Em terceiro lugar, com a ajuda dos aliados dos EUA no Golfo, os governantes iranianos terão que ser convencidos de que aceitar o cálice amargo de um acesso significativamente reduzido ao enriquecimento de urânio é melhor do que o estrangulamento econômico, a contínua pressão aérea e a possível perda de controle sobre seu país. Trump precisa mobilizar Estados com ideias semelhantes, como França, Alemanha e Reino Unido, para se comprometerem com um esforço multilateral sustentado para negar ao Irã o novo equipamento nuclear necessário para reconstituir seu programa e correr atrás de uma bomba. Um esforço total nos moldes da Operação Staunch — um embargo lançado na década de 1980 que enfraqueceu a posição do Irã na guerra contra o Iraque — provavelmente seria necessário.

Se for possível progredir nesses elementos da estratégia, os Estados Unidos devem então redigir uma resolução do Conselho de Segurança da ONU propondo um plano de cessar-fogo. O plano deve incluir condições verificáveis ​​relacionadas ao programa nuclear iraniano, como o retorno imediato de inspetores nucleares, a remoção de todas as barreiras ao acesso desses inspetores às instalações que pretendem examinar, um embargo à importação de componentes necessários para reconstituir o programa, a exportação imediata de qualquer urânio enriquecido restante no Irã e um apelo para a retomada das negociações para um acordo nuclear.

Se as negociações para um acordo forem retomadas, Trump precisa adotar uma abordagem realista, aceitando que seu acordo pode acabar se parecendo mais com uma versão reforçada do acordo nuclear iraniano de 2015 do que com algo totalmente novo. Insistir que o Irã renuncie ao enriquecimento de urânio em seu território — uma posição que os negociadores de Trump haviam assumido após muitas idas e vindas — faz sentido no início das negociações retomadas. Mas será muito difícil para Trump sustentar essa posição, dada a posição arraigada do Irã em relação ao enriquecimento. Também será extremamente difícil para Netanyahu — que expôs Israel a bombardeios de mísseis iranianos com o objetivo de destruir completamente o programa iraniano — conceder tanto a sobrevivência da República Islâmica quanto qualquer perspectiva de enriquecimento no Irã.

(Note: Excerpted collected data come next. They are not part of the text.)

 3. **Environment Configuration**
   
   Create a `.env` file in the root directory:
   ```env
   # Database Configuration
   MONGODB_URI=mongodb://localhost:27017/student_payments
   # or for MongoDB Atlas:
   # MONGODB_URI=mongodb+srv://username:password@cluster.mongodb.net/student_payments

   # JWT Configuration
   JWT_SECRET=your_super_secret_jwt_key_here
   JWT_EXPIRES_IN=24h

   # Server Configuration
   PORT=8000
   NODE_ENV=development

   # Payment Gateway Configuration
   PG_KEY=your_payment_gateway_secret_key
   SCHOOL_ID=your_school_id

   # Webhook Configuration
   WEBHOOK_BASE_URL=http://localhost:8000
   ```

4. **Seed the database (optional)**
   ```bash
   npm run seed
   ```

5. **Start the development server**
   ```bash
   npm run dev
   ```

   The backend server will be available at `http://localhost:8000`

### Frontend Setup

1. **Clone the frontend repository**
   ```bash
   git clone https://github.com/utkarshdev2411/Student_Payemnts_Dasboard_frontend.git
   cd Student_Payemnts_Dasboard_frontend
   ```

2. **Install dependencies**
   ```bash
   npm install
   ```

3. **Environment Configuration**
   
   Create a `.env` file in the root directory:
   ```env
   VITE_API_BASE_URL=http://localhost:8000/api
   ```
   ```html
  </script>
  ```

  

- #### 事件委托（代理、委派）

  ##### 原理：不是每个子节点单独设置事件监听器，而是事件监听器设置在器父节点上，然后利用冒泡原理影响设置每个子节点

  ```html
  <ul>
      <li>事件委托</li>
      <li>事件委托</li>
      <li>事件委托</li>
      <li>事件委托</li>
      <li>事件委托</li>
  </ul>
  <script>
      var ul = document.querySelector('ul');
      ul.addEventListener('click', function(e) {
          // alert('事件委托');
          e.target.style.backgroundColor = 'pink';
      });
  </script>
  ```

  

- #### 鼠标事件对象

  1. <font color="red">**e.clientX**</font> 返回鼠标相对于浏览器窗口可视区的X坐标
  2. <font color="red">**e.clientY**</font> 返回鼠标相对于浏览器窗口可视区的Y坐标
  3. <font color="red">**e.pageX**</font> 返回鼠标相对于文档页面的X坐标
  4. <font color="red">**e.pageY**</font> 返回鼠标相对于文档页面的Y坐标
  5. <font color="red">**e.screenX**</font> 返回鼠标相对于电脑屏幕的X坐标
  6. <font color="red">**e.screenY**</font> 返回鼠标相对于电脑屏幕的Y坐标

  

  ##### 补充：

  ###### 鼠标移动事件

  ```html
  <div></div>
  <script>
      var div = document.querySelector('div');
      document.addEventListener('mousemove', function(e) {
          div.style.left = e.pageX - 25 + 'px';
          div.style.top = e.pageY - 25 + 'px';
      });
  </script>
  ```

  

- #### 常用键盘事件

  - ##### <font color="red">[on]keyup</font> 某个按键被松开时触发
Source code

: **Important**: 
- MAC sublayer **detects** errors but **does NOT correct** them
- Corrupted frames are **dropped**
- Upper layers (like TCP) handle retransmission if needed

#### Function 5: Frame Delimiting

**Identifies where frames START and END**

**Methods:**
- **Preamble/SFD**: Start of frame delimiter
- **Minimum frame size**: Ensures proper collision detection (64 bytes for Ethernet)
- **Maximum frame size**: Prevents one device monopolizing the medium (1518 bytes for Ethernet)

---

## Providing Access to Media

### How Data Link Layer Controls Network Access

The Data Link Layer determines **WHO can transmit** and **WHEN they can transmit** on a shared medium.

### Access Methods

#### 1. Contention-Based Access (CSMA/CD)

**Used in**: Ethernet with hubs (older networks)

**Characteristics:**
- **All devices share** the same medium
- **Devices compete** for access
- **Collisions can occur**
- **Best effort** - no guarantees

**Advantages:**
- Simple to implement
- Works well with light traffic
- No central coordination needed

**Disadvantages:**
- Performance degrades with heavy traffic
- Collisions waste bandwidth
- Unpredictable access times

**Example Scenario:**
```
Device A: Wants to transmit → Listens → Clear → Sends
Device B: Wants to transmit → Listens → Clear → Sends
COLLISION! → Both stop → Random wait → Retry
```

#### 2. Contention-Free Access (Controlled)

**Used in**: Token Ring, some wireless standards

Uma maneira de lidar com essa preocupação — uma proposta que já está em discussão — seria os Estados Unidos liderarem a criação de um consórcio regional para enriquecimento sob rigorosa supervisão da Agência Internacional de Energia Atômica (AIE). Tal solução poderia oferecer ao Irã uma maneira de salvar a reputação de obter urânio pouco enriquecido para fins médicos e outros fins benignos. E a presença de outras partes, presumivelmente alguns estados árabes, e a localização deste consórcio fora do Irã contribuiriam muito para amenizar algumas das preocupações de Israel.

A ESCOLHA DE HOBSON

Este esforço diplomático de Trump acarreta riscos políticos. Um grande esforço multilateral para conter as ambições nucleares do Irã desviará recursos de inteligência importantes para outros alvos, especialmente China e Rússia, e provavelmente exigirá a reversão dos cortes planejados no aparato de inteligência dos EUA. E qualquer acordo nuclear com o Irã que permita ao país participar do enriquecimento de urânio, mesmo fora de seu próprio território, exigirá que Trump invista capital político com sua base. Mas esses riscos valem a pena para evitar uma nova guerra.

O ataque de Israel já criou uma mudança estratégica no Oriente Médio. O país provou mais uma vez que sua capacidade de inteligência e domínio militar podem redefinir a política da região. Assim que esta guerra terminar, Trump poderá voltar sua atenção para um objetivo que já articulou: traduzir essa transformação estratégica na normalização das relações entre Israel e os Estados árabes. Esta é uma tarefa para a qual os Estados Unidos estão mais bem posicionados.

Mas se Trump hesitar — ou, pior, se juntar totalmente à guerra de Israel —, ele destruirá sua capacidade de mediar um Oriente Médio mais pacífico, um objetivo que ele tem repetidamente enfatizado como precioso para ele. Ele precisa agir, e da maneira certa, antes que o apetite de Israel por mudança de regime leve a outra "guerra eterna" — e antes que a lógica da escalada leve o Irã a deixar de lançar mísseis e passar a lançar ataques terroristas, inclusive contra americanos.